### Enunciado da tarefa
Traduza para o inglês esta frase do trecho sobre a economia brasileira: "Mesmo com a falta de dinamismo da produção econômica e a redução da taxa de ocupação, o desemprego não aumentou."

A economia brasileira, que havia apresentado um crescimento econômico relativamente elevado entre 2004 e 2010 (com forte redução do desemprego), entrou em uma fase de desaceleração do PIB nos anos de 2013 e 2014, em função do fim do superciclo das commodities e do insucesso da “Nova matriz econômica”, do primeiro governo Dilma Rousseff.

Na fase de expansão do Produto Interno Bruto, a taxa de ocupação (PO/PIA), nas seis maiores regiões metropolitanas do país, passou de 49,5% em dezembro de 2002 para 55,2% em dezembro de 2012 e a taxa de desocupação caiu de 10,5% para 4,6%, no mesmo período. Portanto, a taxa de ocupação subiu cerca de 6% e a taxa de desocupação caiu cerca de 6%. Estes números são coerentes com a teoria econômica, que estabelece uma relação inversa entre o crescimento da economia e do emprego com a redução do desemprego.

Porém, como mostra o gráfico abaixo, houve uma forte desaceleração do PIB entre 2012 e 2014 – com uma recessão econômica moderada nos 3 últimos trimestres de 2014. Em consequência, houve redução da taxa de ocupação, que passou de 55,2% em dezembro de 2012 para 53,3% em dezembro de 2014. Estes números são coerentes, pois o baixo desempenho do PIB significa redução das oportunidades de ocupação.

Todavia, a teoria econômica diz que a desaceleração do PIB e a queda da taxa de ocupação tem uma forte correlação com o aumento do desemprego. Mas não foi o que aconteceu em 2013 e 2014 no Brasil (especificamente nas 6 regiões metropolitanas mais dinâmicas). Mesmo com a falta de dinamismo da produção econômica e a redução da taxa de ocupação, o desemprego não aumentou. Ao contrário, a taxa de desocupação continuou caindo e passou de 4,6% em dezembro de 2012 para 4,3% em dezembro de 2014, segundo a PME do IBGE.

### Dados registrados
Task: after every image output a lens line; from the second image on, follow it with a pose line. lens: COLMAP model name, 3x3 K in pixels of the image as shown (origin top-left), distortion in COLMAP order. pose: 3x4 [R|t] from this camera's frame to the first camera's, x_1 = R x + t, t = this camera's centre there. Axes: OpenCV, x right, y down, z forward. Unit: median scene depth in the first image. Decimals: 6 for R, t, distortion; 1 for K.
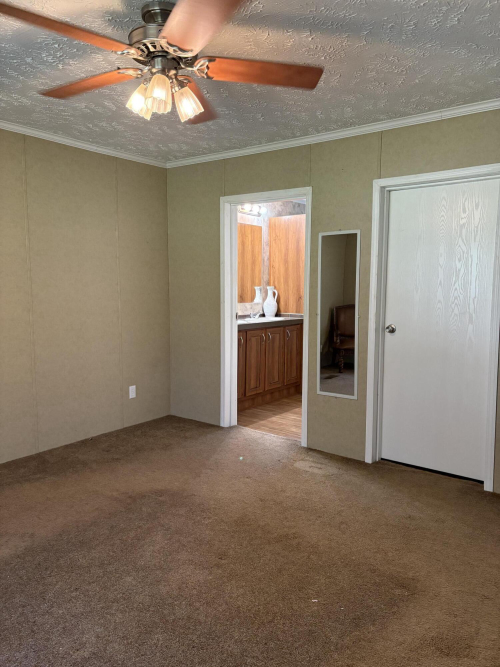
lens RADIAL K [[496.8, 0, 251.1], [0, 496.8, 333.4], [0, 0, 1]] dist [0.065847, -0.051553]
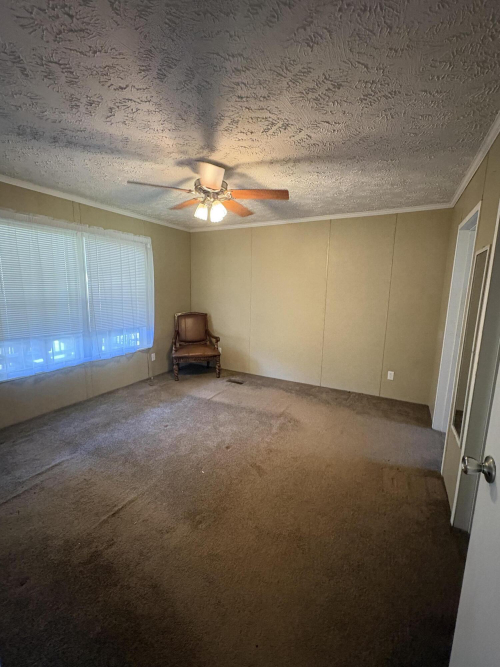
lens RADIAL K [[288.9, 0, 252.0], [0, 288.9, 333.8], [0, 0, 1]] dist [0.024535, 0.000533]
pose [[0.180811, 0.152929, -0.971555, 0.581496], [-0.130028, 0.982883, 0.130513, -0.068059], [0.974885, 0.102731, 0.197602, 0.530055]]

---

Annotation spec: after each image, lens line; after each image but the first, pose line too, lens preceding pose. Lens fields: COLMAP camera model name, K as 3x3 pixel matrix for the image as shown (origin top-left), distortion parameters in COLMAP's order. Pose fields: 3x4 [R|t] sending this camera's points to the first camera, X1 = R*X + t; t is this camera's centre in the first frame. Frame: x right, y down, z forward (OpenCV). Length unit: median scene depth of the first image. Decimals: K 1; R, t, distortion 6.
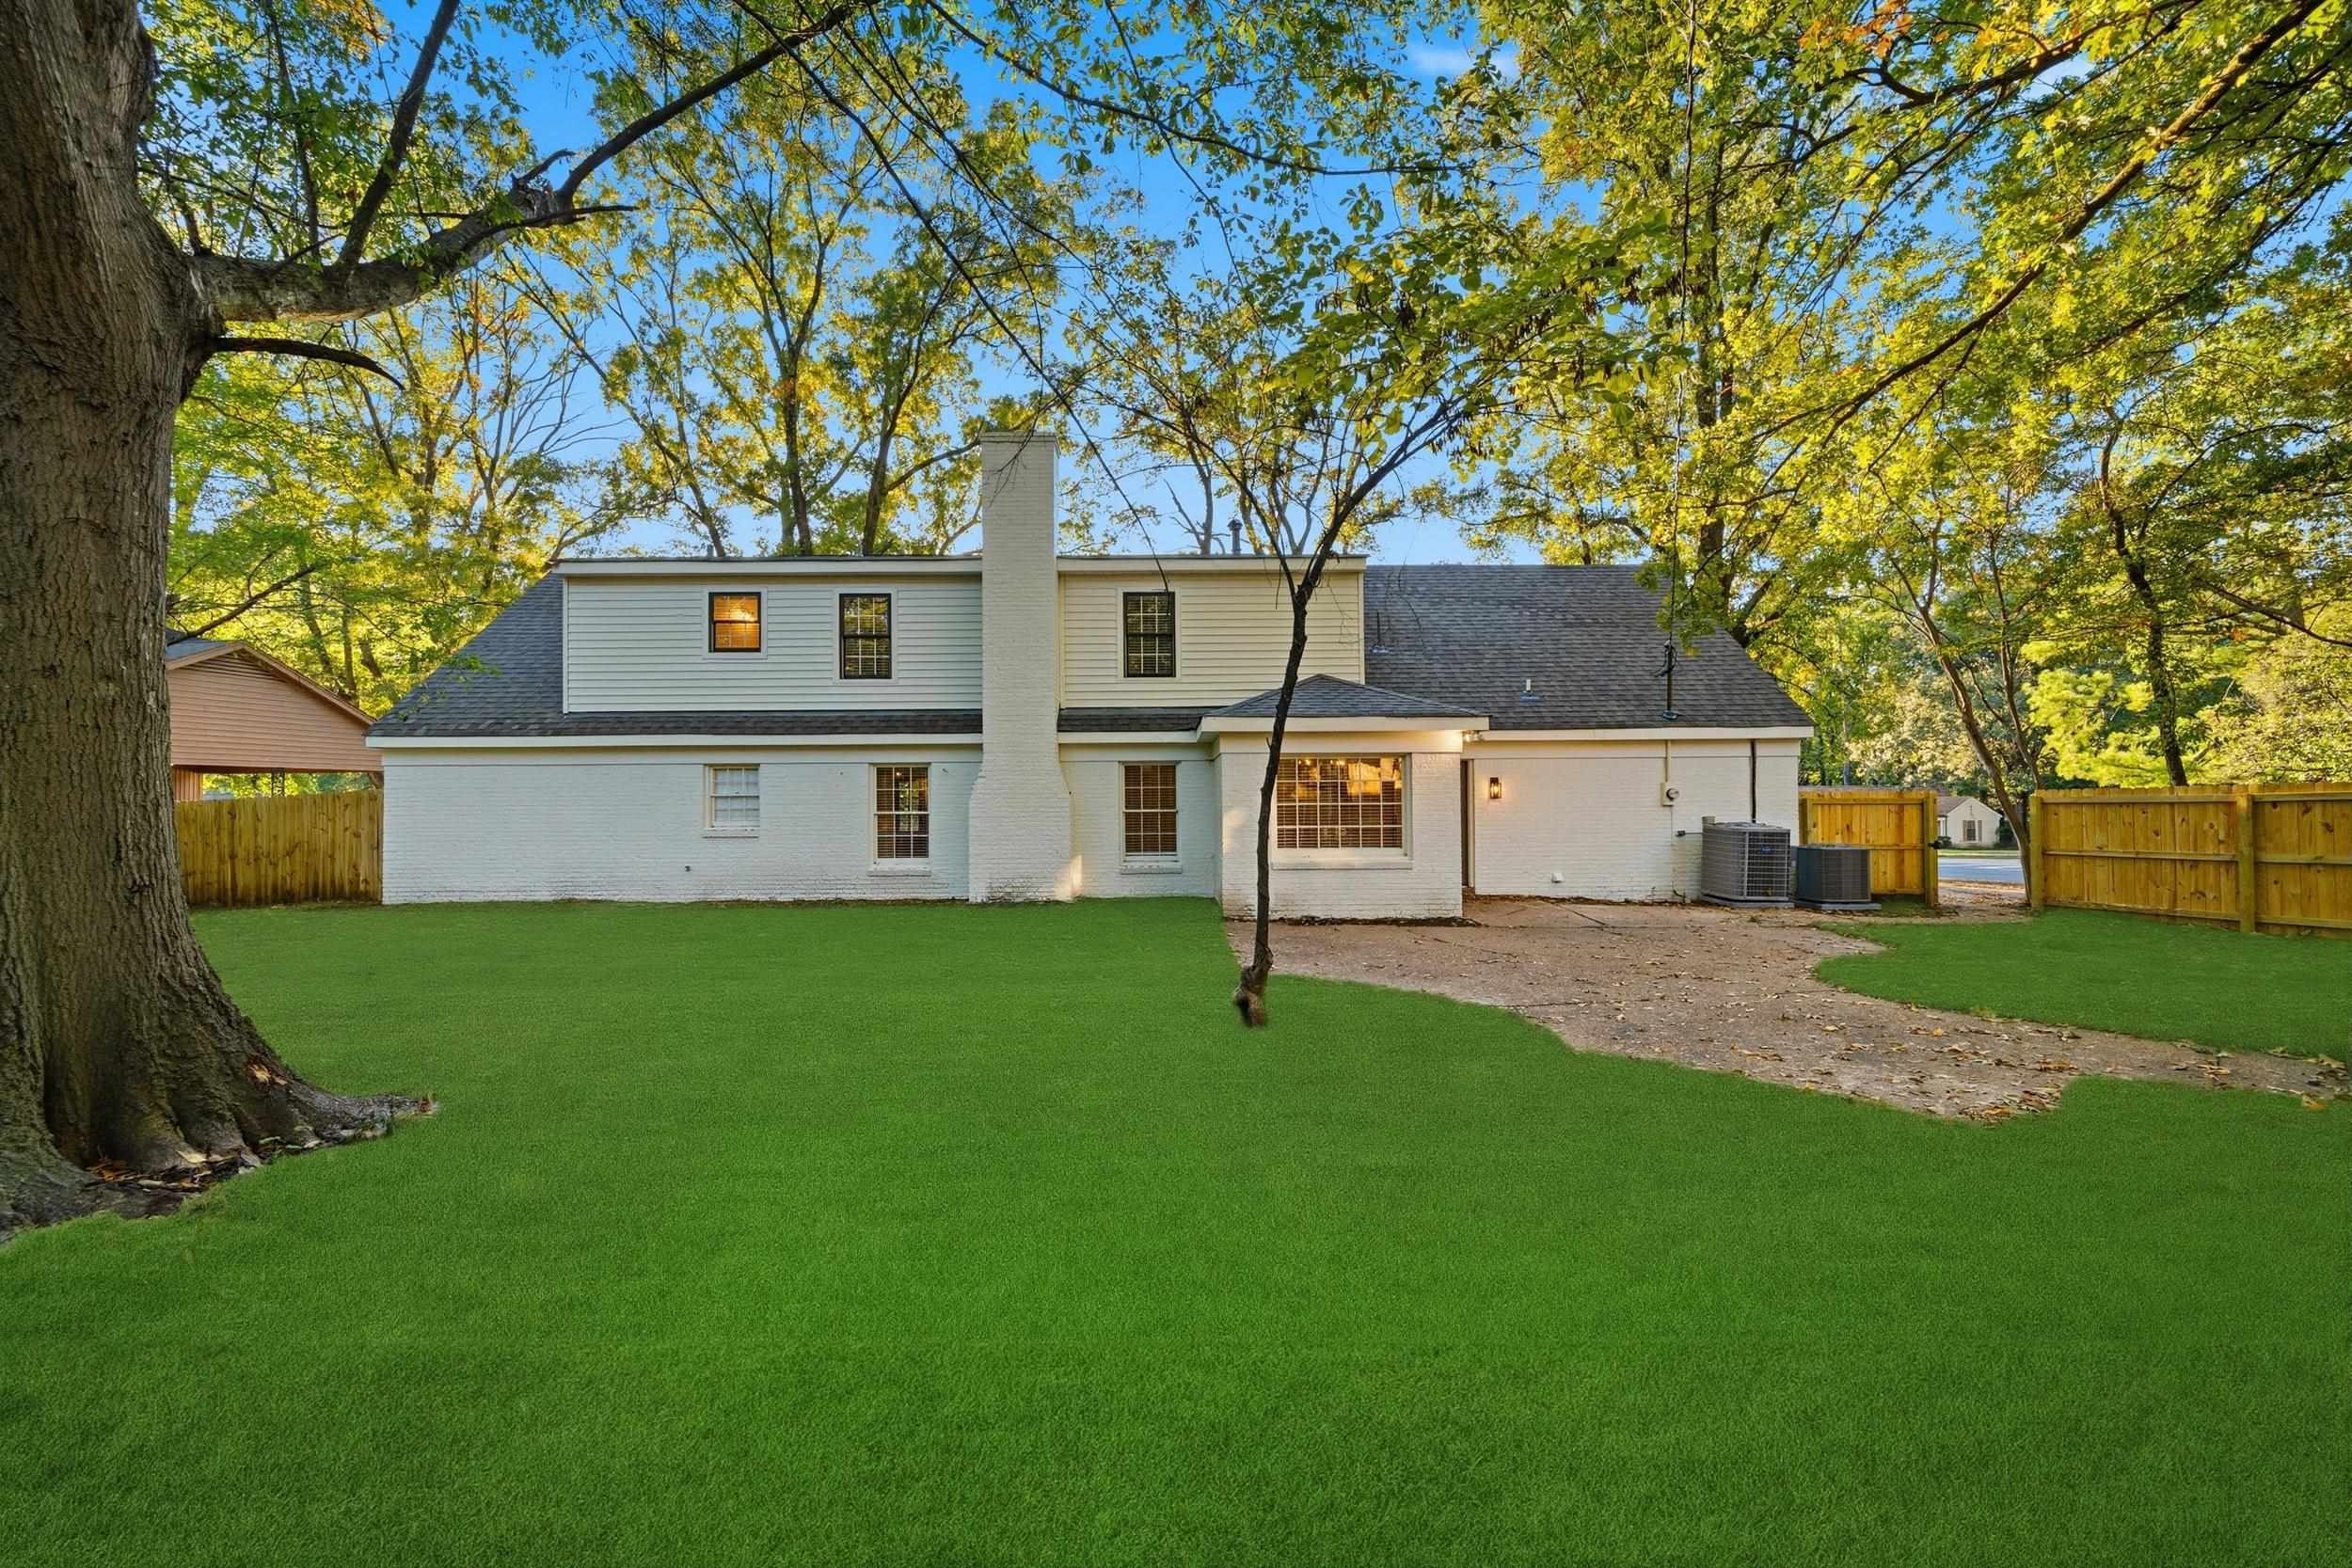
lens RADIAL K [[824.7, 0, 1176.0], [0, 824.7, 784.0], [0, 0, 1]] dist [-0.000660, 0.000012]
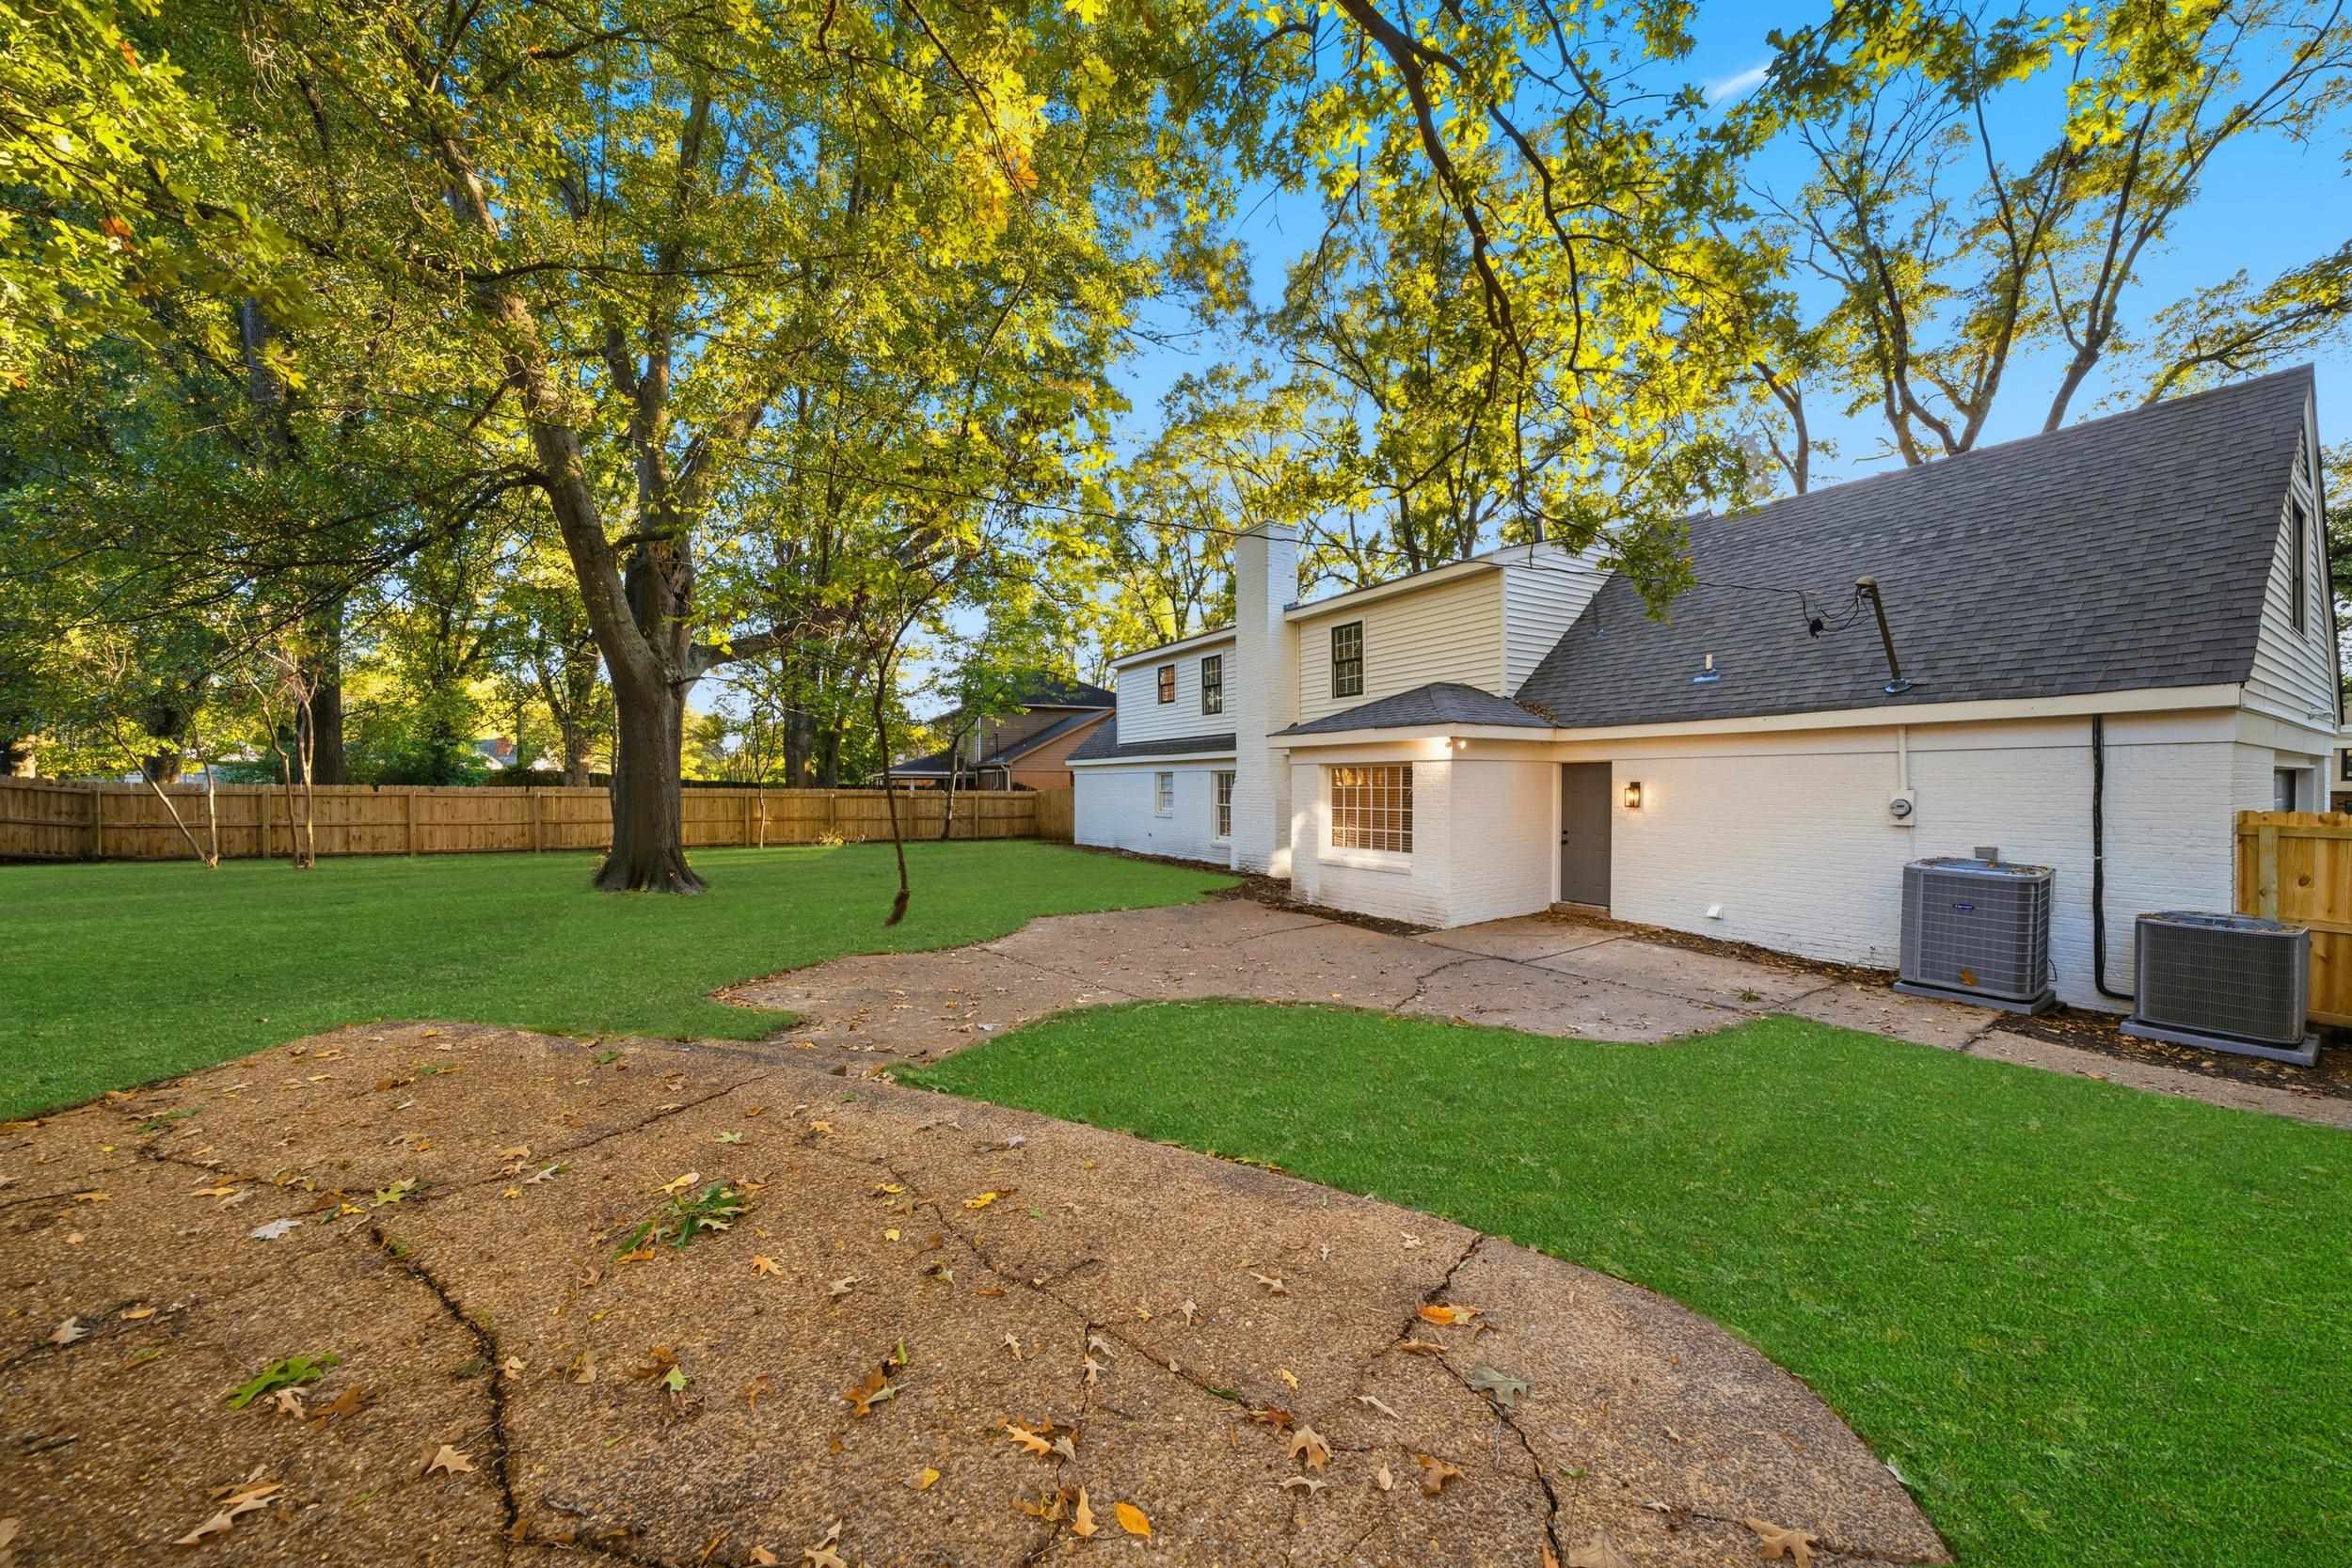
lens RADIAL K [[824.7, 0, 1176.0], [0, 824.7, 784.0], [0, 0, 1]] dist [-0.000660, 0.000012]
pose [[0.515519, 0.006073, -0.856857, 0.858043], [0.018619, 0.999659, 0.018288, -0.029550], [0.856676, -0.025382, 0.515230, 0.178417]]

### Resultado da tarefa
Even with the lack of dynamism in economic output and the drop in the employment rate, unemployment did not rise.